Was Mordichai a proto-blogger?

In the post beneath this one, Rafi imagines the shaloshudis muttering in old Shushan Habirah

Why does that Mordecai guy have to make so much trouble for us? Can't he just bow down to Haman like the rest of us and get it out of the way? Why does he rock the boat? Does he think God speaks to him more than to us? All he does is make trouble, while we just want to be left alone to live our own lives quietly. Why does he have to be sucha fanatic and make trouble for the rest of us?"
This is cute, but not in keeping with the midrash cited in Yalkut Shimoni 953 which says the people who objected to Mordecai's behavior were not the common people, but the rabbinic judges, the gedolim of the time. According to this Midrash the עבדי המלך who said to Mordecai in 3:3 "Why do you transgress the king's commandment" were not courtiers of the King of Persia, but servants of the one true King. The rules Mordecai was transgressing, in their view, were not the laws of the kingdom, but the laws of the Torah. They argued that bowing to a king is permitted. They reminded him that Yaakov had bowed to Esav. They told him the survival of the Jewish people was at risk unless Mordecai acquiesced to their ruling.

ומרדכי לא יכרע ולא ישתחוה׃
But Mordecai did not bow and did not show homage.
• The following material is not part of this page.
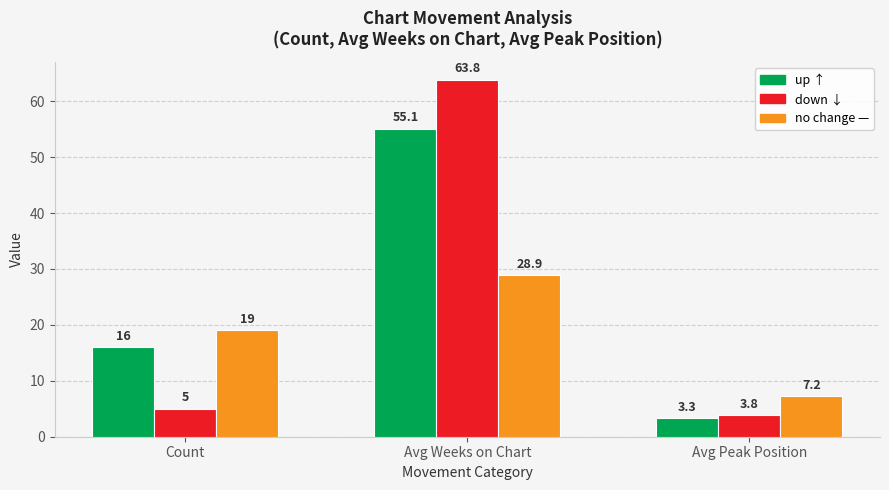

What is the difference between the highest and lowest values at Count?

14.0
In this Midrash, the pressure on Mordecai to bow comes not from gentile leaders but from the Jewish establishment. They are the ones Mordecai resists. Though Rafi sees Mordichai as a champion of "authentic Judaism" (whatever that might be) this Midrash sees Mordecai as an opponent of the old ways, as a protester and a rebel. In fact, others have pointed out the language used to describe Mordecai's non-compliance echos Berashis 39:10, where we're told that Yosef rejected Potiphar's wife. The words there are ויהי כדברה אל יוסף יום יום ולא שמע אליה. Here we're told that Mordecai rejected the wishes of the עבדי המלך and the words are: ויהי באמרם אליו יום ויום ולא שמע אליהם. This similarity suggests that Mordecai, like Yosef, was resisting the conventions of the land, and the demands of the powerful.